Then one day, I was sitting in class when I got a direct message from a girl I didn’t know named Dani. The message said, “hey girly so someone gave me your name for interest in recruitment and I’m in Kappa Delta [KD] and was wondering if you would want to grab a coffee or lunch sometime in the next few days and we could talk more about it if you’re interested.” To make this so much better, Dani was actually sitting in the same class as me when she sent the message. It was just a little bit creepy. But clearly, it was a good creepy because I was intrigued. I agreed to get coffee with her, still convinced that there was no way I was actually going to join. I remember thinking that I was only going to hear her out.
Dani and I ended up talking for three hours. I left that coffee date and was sold. I wanted to be a KD. These people believed in everything that I did. They were kind and confident and beyond wonderful. When I got my bid I jumped up and down screaming. On Bid Day, I felt for the first time that I was truly at home. Kappa Delta became my home, and I didn’t feel alone anymore.
Over the past eleven months of sorority membership, I have seen myself grow in so many ways. I have become kinder, stronger, more accepting, and more loving. Most of all, I have become so much more confident. For the first 18 years of my life, I felt like I was never enough. I wasn’t pretty enough, skinny enough, smart enough, or funny enough. For the first time in my life, I can actually look in the mirror and smile at the woman I see growing in front of me. I never thought that a group of people could love me as unconditionally as these people do. I am still not perfect in my journey towards self-love but I am better than I ever thought I could be. I will forever be thankful for each and every one of them. I joined Kappa Delta on a complete leap of faith, and it has been the greatest experience of my college years so far. I have met the most incredible women who fill my heart with so much joy. Every single person I have met in KD has been wonderful and has exceeded my highest expectations. I look forward to chapter every week and enjoy every minute of it. Even the simplest things like spotting someone on West Pine make my day, week, or month.
I am not going to write this and pretend that there are no problems with the Greek life system. I actually spent most of high school believing that the entire system should be abolished. Greek life has a horrible history of white supremacy and overall exclusion of diverse identities. There has been an immeasurable amount of damage done, but I do genuinely believe that Greek life at SLU is taking the necessary steps to undo as much of that damage as possible.
That being said, I believe that I am an example of just some of the good that Greek life can do. I genuinely believe that if I hadn’t gotten involved in Greek life that I would not have come back to SLU. If you would have asked my high-school year self if I would join a sorority, I would have laughed in your face. In reality, joining a sorority has been the best decision I have made in college. In the hardest moments, knowing that I had those friends to fall back on made all the difference.

-=-=-=-=-

▸ WRITTEN TASK A
In the listing, reproduce verbatim the lines from the one containing "Q: Can I get my result via email?" through the one containing "NECTA for further assistance.", including both of those lines.
The essay and the listing were taken from unrelated sources.

▸ DATA SUPPLIED
-=-=-=-=-

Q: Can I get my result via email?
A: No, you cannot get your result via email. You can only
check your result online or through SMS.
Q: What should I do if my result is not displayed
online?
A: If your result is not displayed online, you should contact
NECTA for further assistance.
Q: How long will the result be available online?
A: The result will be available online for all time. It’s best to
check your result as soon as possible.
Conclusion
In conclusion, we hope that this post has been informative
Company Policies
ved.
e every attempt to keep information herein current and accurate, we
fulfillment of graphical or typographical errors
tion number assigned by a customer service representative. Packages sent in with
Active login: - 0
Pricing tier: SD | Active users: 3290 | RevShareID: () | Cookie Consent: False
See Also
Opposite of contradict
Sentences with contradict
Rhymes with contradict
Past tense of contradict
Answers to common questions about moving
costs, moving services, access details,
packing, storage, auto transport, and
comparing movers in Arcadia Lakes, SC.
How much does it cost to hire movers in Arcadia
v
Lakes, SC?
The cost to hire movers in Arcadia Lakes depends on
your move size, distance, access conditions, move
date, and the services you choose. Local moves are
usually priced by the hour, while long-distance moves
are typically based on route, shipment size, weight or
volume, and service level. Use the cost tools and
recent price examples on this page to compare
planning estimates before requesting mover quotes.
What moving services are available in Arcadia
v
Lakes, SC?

-=-=-=-=-

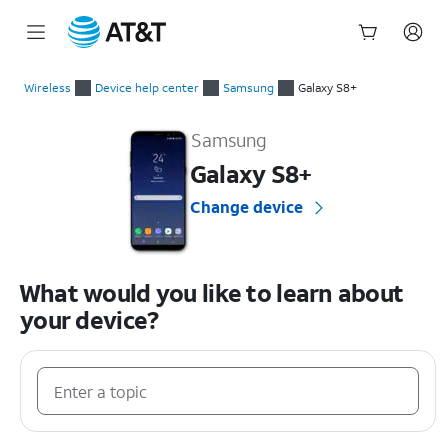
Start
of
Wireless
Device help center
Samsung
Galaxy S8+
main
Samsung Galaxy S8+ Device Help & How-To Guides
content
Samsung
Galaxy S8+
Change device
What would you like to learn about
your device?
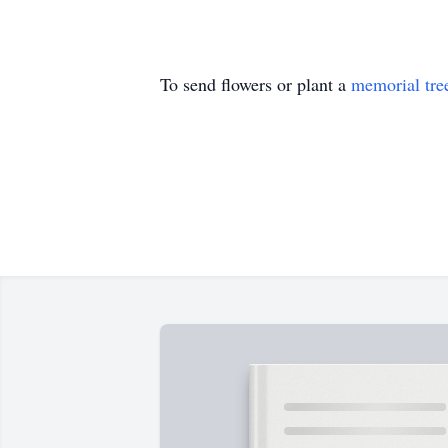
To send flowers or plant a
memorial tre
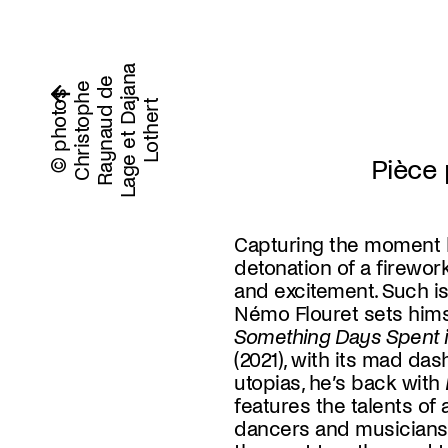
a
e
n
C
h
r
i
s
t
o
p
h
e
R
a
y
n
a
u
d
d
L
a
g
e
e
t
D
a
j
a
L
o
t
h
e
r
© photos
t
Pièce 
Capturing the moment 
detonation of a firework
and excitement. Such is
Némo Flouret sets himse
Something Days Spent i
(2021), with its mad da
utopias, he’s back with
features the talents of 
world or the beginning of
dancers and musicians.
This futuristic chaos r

-=-=-=-=-

▸ WRITTEN TASK B
According to the sorority essay, how long did the writer and Dani talk during their coffee meeting?

▸ EXPECTED OUTPUT A
Q: Can I get my result via email?
A: No, you cannot get your result via email. You can only
check your result online or through SMS.
Q: What should I do if my result is not displayed
online?
A: If your result is not displayed online, you should contact
NECTA for further assistance.

▸ EXPECTED OUTPUT B
Three hours.